Task details: Arrange the lines of the items below as a JSON list of strings, one string per line and none for blank lines. Leave the pictures out of your answer.

Dataset entries
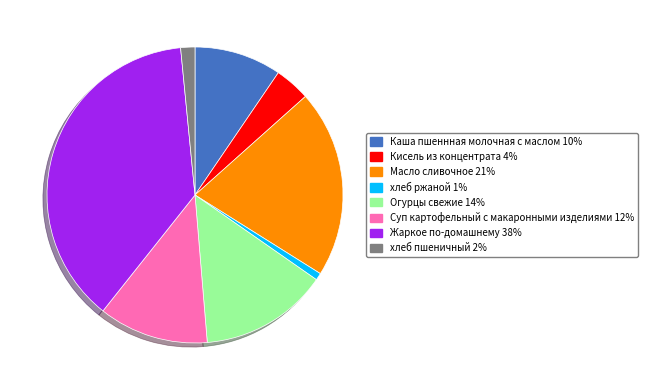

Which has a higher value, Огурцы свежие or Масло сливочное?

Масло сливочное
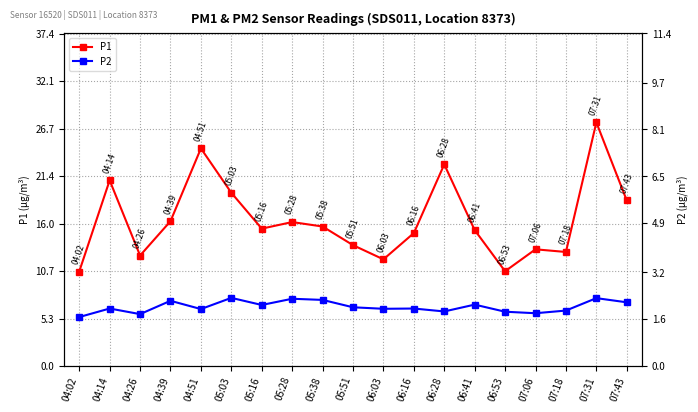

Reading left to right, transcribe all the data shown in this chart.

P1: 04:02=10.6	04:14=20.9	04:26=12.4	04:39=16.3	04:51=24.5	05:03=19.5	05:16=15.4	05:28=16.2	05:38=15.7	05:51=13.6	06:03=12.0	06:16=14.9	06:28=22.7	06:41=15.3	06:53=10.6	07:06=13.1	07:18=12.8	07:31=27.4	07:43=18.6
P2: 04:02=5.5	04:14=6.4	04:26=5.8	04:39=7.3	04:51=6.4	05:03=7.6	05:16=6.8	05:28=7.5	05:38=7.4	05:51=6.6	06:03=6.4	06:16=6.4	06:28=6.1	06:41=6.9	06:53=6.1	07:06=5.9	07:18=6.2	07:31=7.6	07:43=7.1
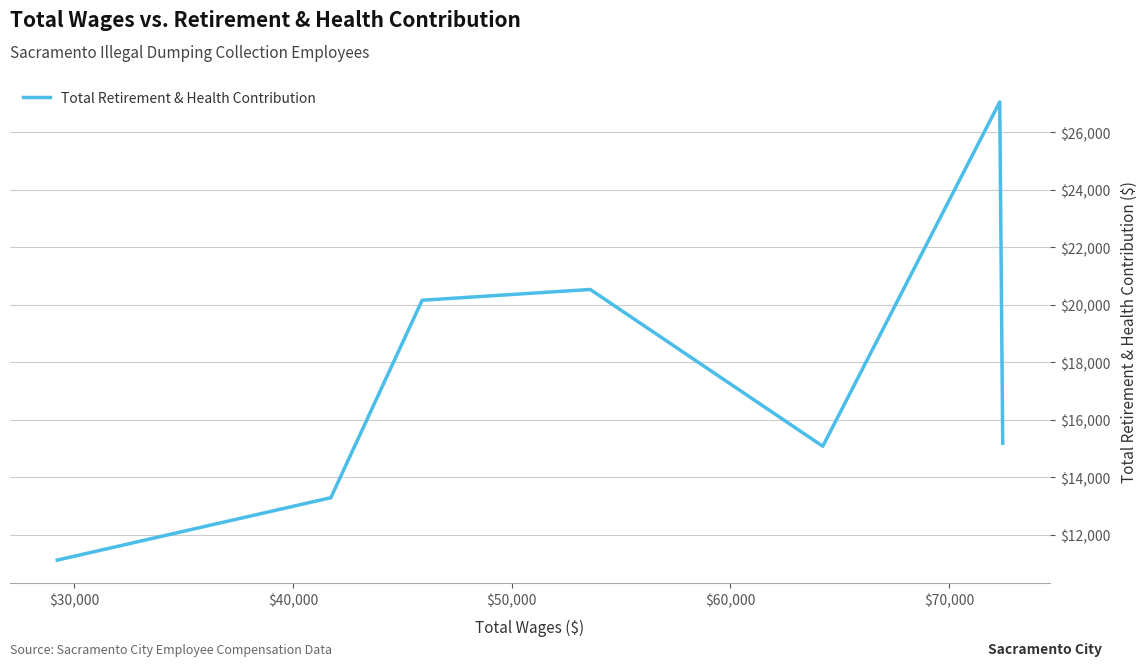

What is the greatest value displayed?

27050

Answer box:
[
  "Which has a higher value, Огурцы свежие or Масло сливочное?",
  "Масло сливочное",
  "Reading left to right, transcribe all the data shown in this chart.",
  "P1: 04:02=10.6\t04:14=20.9\t04:26=12.4\t04:39=16.3\t04:51=24.5\t05:03=19.5\t05:16=15.4\t05:28=16.2\t05:38=15.7\t05:51=13.6\t06:03=12.0\t06:16=14.9\t06:28=22.7\t06:41=15.3\t06:53=10.6\t07:06=13.1\t07:18=12.8\t07:31=27.4\t07:43=18.6",
  "P2: 04:02=5.5\t04:14=6.4\t04:26=5.8\t04:39=7.3\t04:51=6.4\t05:03=7.6\t05:16=6.8\t05:28=7.5\t05:38=7.4\t05:51=6.6\t06:03=6.4\t06:16=6.4\t06:28=6.1\t06:41=6.9\t06:53=6.1\t07:06=5.9\t07:18=6.2\t07:31=7.6\t07:43=7.1",
  "What is the greatest value displayed?",
  "27050"
]